Вопрос был несколько неожиданный, но я и здесь не растерялся. Спасибо Альфонсу Брекхуну – он научил меня чувствовать себя уверенно в любых ситуациях, связанных с общением.
– Разбазаривание собственного «я» – актуализированный и принципиально важный вопрос для каждого, кто привык считать себя интеллектуалом. Скажу вам конфиденциально: я ни о чем больше и думать не могу в последнее время, как только о собственном «я» и его разбазаривании. Но, признаться, это очень сложная и запутанная тема для того, чтобы говорить о ней столь общо. Мне не хотелось бы вступать в поверхностную и беспредметную полемику. Ведь полемический ракурс дискуссии есть не что иное, как внедрение деструктивного элемента в саму ткань архетипа проблемы разбазаривания собственного «я». Вы не находите?

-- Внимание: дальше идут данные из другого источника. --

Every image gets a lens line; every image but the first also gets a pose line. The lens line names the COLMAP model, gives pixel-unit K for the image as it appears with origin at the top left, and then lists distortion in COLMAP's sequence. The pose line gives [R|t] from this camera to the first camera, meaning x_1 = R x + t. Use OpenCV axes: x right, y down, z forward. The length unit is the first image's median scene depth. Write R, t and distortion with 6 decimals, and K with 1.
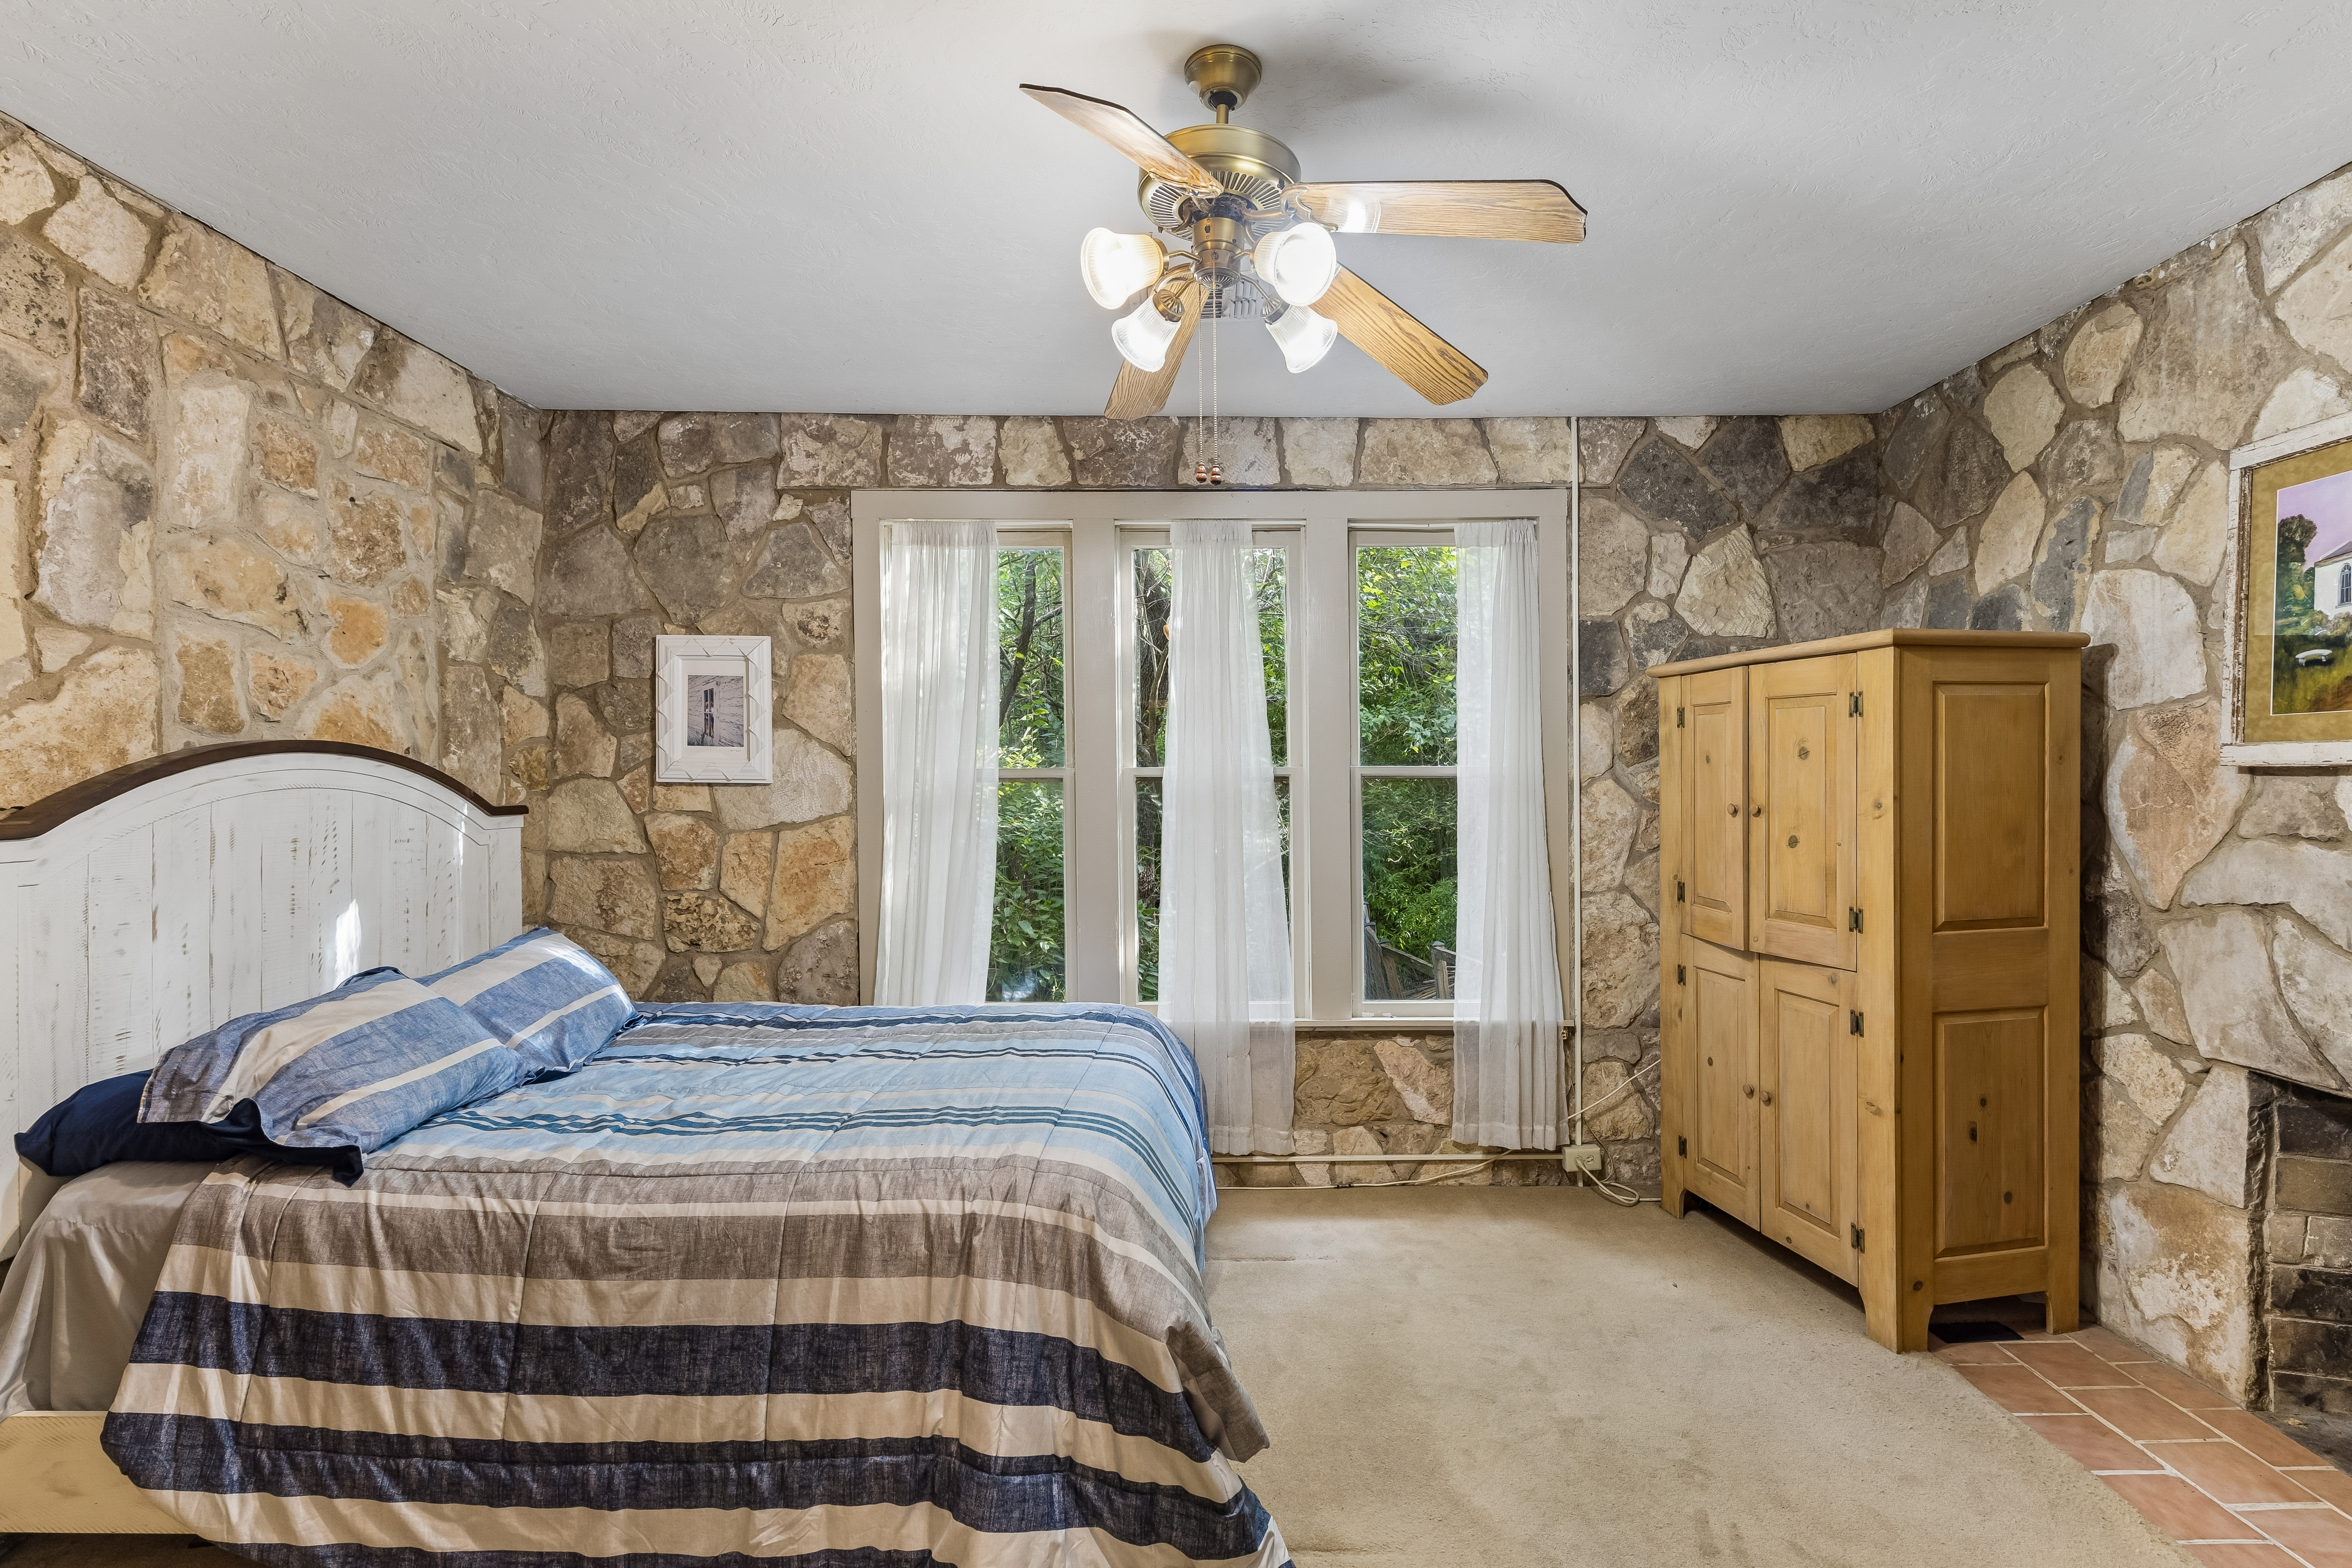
lens RADIAL K [[1068.6, 0, 1185.4], [0, 1068.6, 797.5], [0, 0, 1]] dist [0.005723, -0.001780]
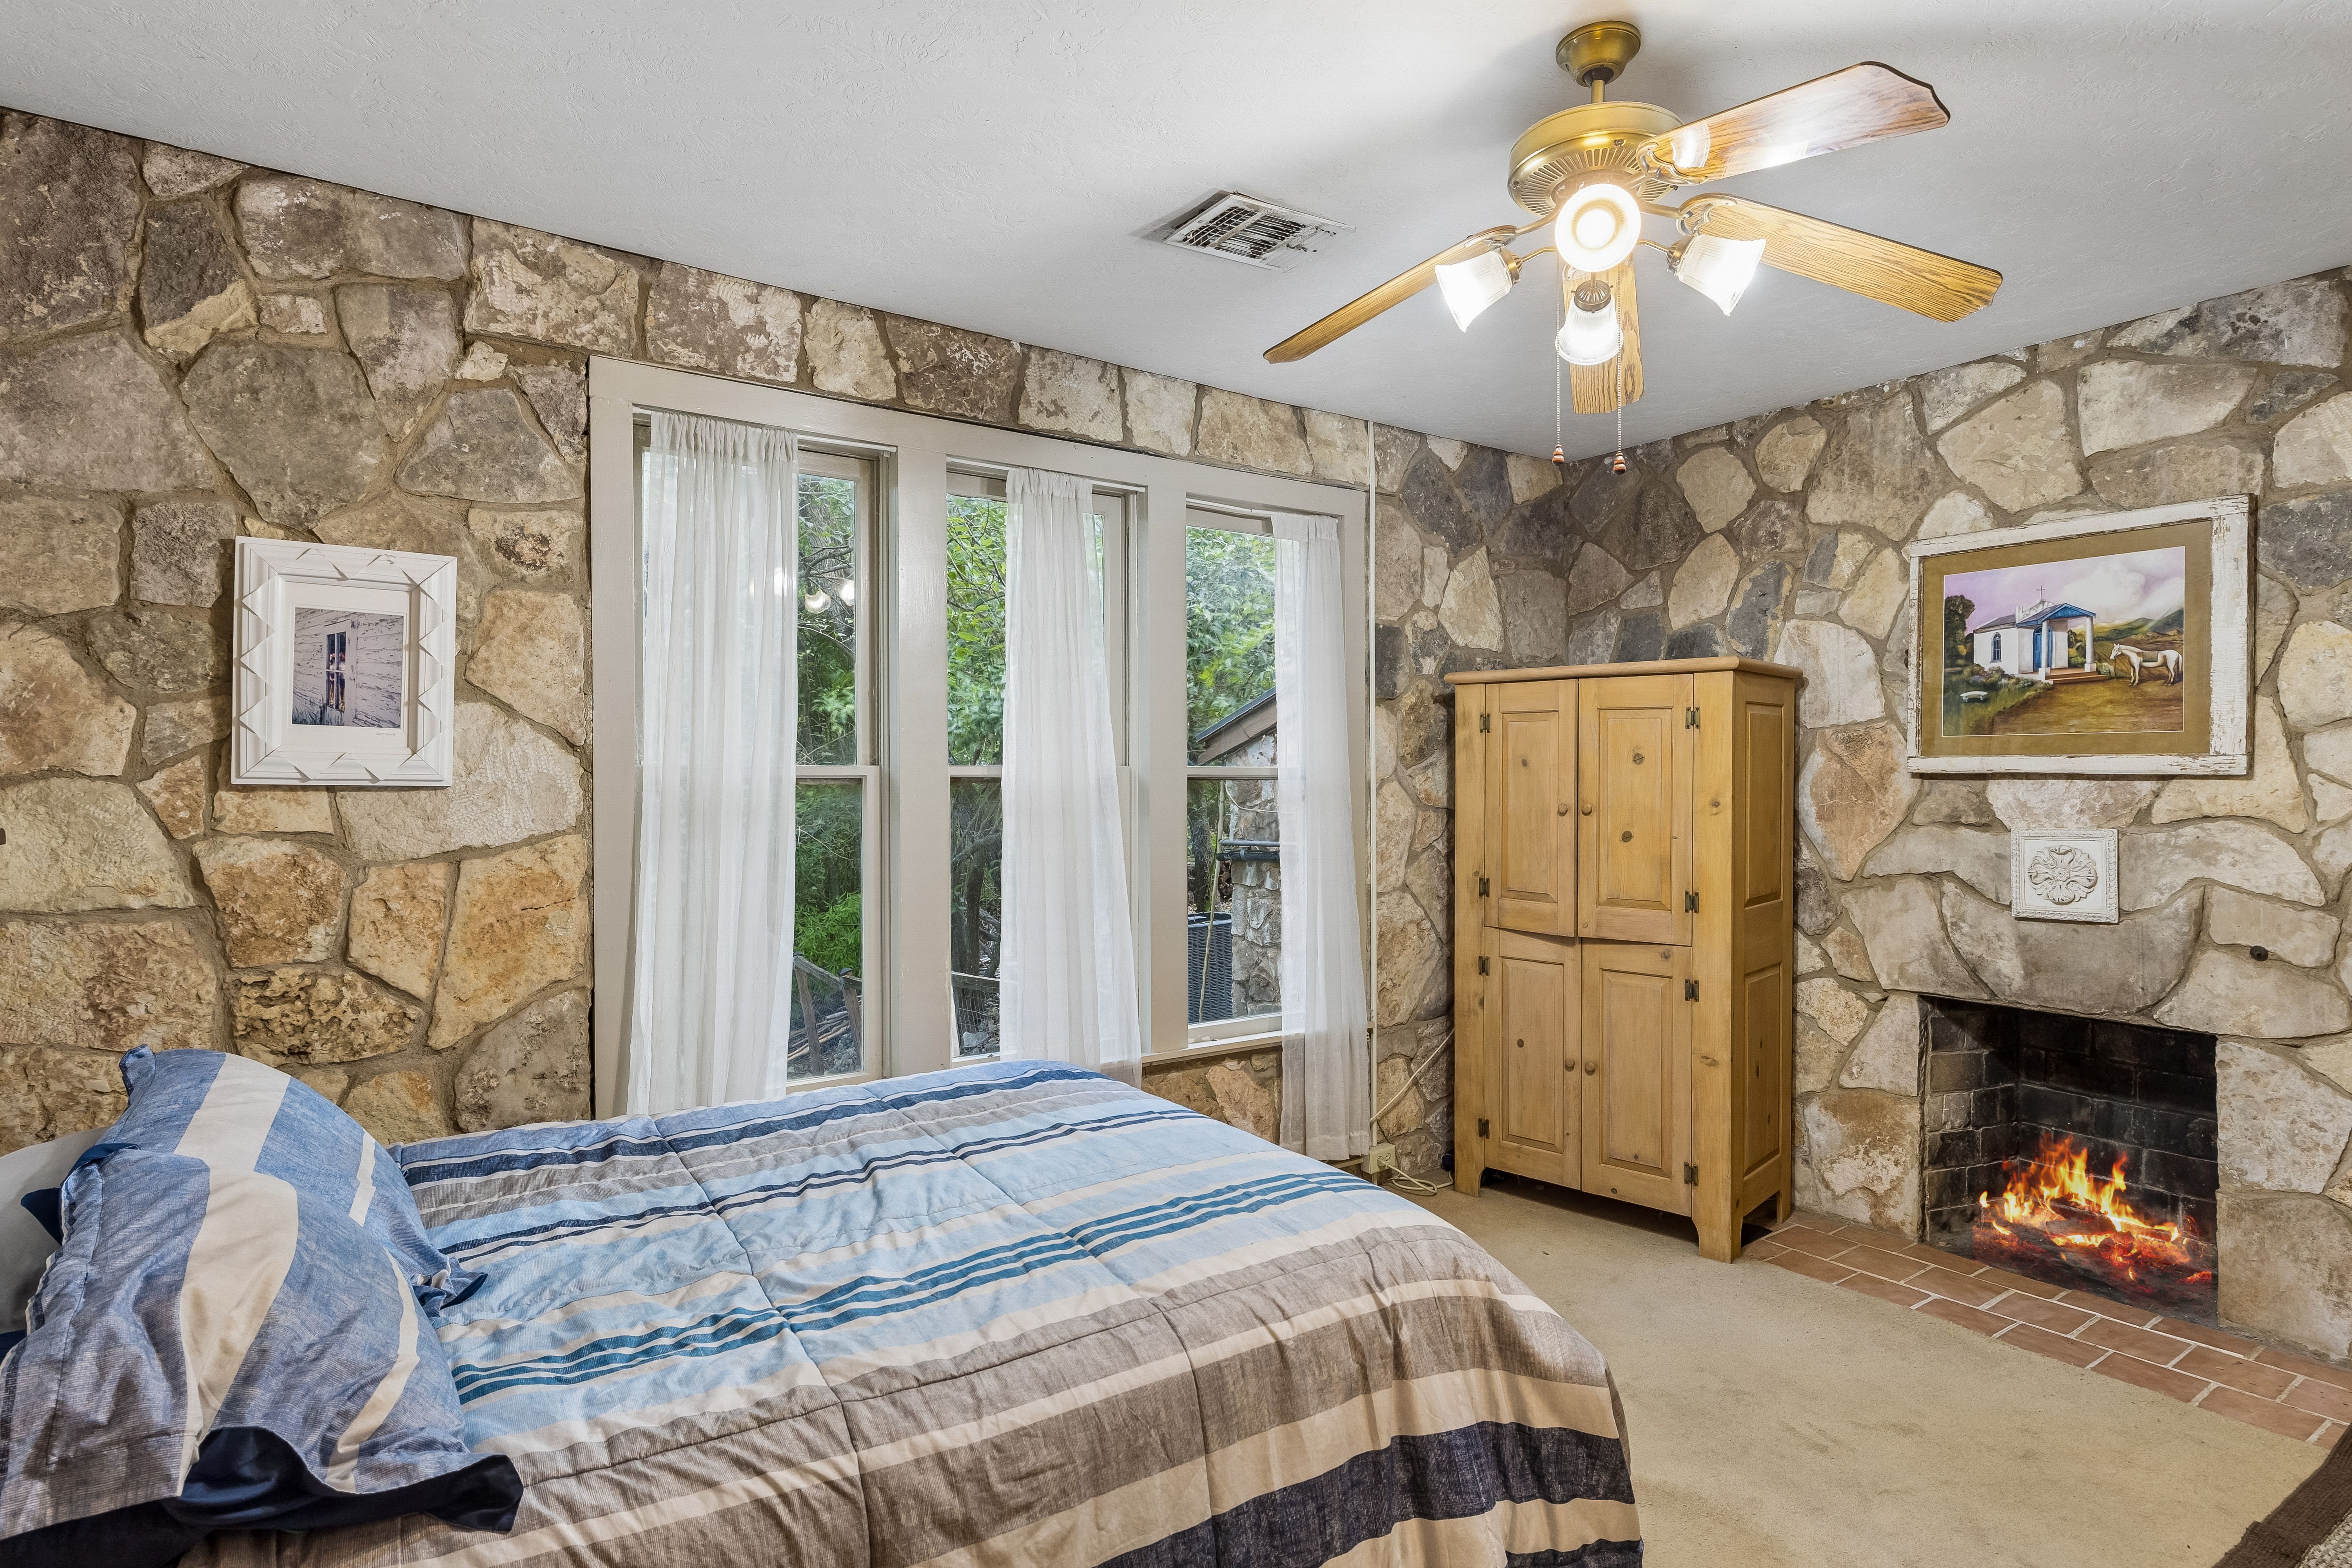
lens RADIAL K [[1228.1, 0, 1165.4], [0, 1228.1, 783.0], [0, 0, 1]] dist [-0.005076, -0.000769]
pose [[0.829460, -0.000115, 0.558565, -0.480994], [0.007451, 0.999913, -0.010857, -0.004358], [-0.558516, 0.013167, 0.829389, 0.165800]]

Помнится, в такой манере я частенько общался со своими братьями, чтобы их разозлить. Моя манера изъясняться витиевато их всерьез раздражала и всегда становилась причиной наших ссор и даже драк. Почему-то они считали, что я издеваюсь над ними. Возможно, братья думали так потому, что уроки Альфонса Брекхуна для них оказались слишком сложными. Я был единственным, кто усвоил риторическую науку на высшем уровне и даже получил от Альфонса Брекхуна бумагу о присвоении мне звания магистра риторики.
Однако во всем важна мера. Я подумал, что в общении с демоном, возможно, переборщил с патетикой и сейчас любитель поэзии, обидевшись, меня слопает. По крайней мере, морда у него стала самая свирепая. Но оказалось, что испытывает он не ярость, а некоторую озадаченность.

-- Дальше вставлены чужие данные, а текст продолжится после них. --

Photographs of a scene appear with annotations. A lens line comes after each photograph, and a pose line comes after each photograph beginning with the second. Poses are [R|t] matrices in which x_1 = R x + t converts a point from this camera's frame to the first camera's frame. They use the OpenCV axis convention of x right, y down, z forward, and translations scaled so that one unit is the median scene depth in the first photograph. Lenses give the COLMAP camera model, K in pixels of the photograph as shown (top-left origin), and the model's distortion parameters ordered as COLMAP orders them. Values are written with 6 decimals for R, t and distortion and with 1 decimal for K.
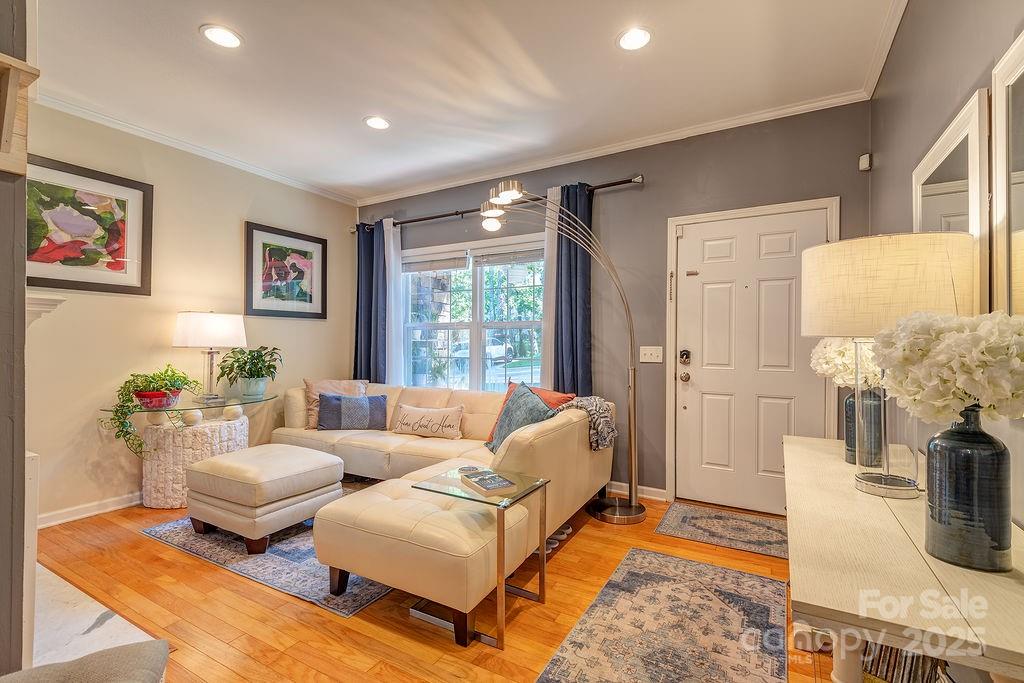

Должно быть, смысл моих последних слов до него не совсем дошел. Я явно переоценил его интеллектуальный потенциал.
Он надолго замолчал, потом попросил меня повторить то, что я только что сказал. Я удовлетворил его просьбу, немного поменяв слова местами. Он снова застыл, глядя в потолок, и, кажется, что-то смекал, потом морда его просветлела – понял.
– Ты прав, ты прав! – Любитель поэзии опять хлопнул меня по плечу, и мне показалось, что моя единственная левая рука совсем отнялась, я решил, что в следующий раз непременно дам ему сдачи – и будь что будет… – Поверхностно об этом нельзя… – заметил он. – А давай-ка знаешь что, – тут он немного разволновался, его новое состояние выразилось в диком зубовном скрежете и почесывании левой ягодицы, – раз у нас с тобой такая счастливая встреча произошла, я тебе немного почитаю!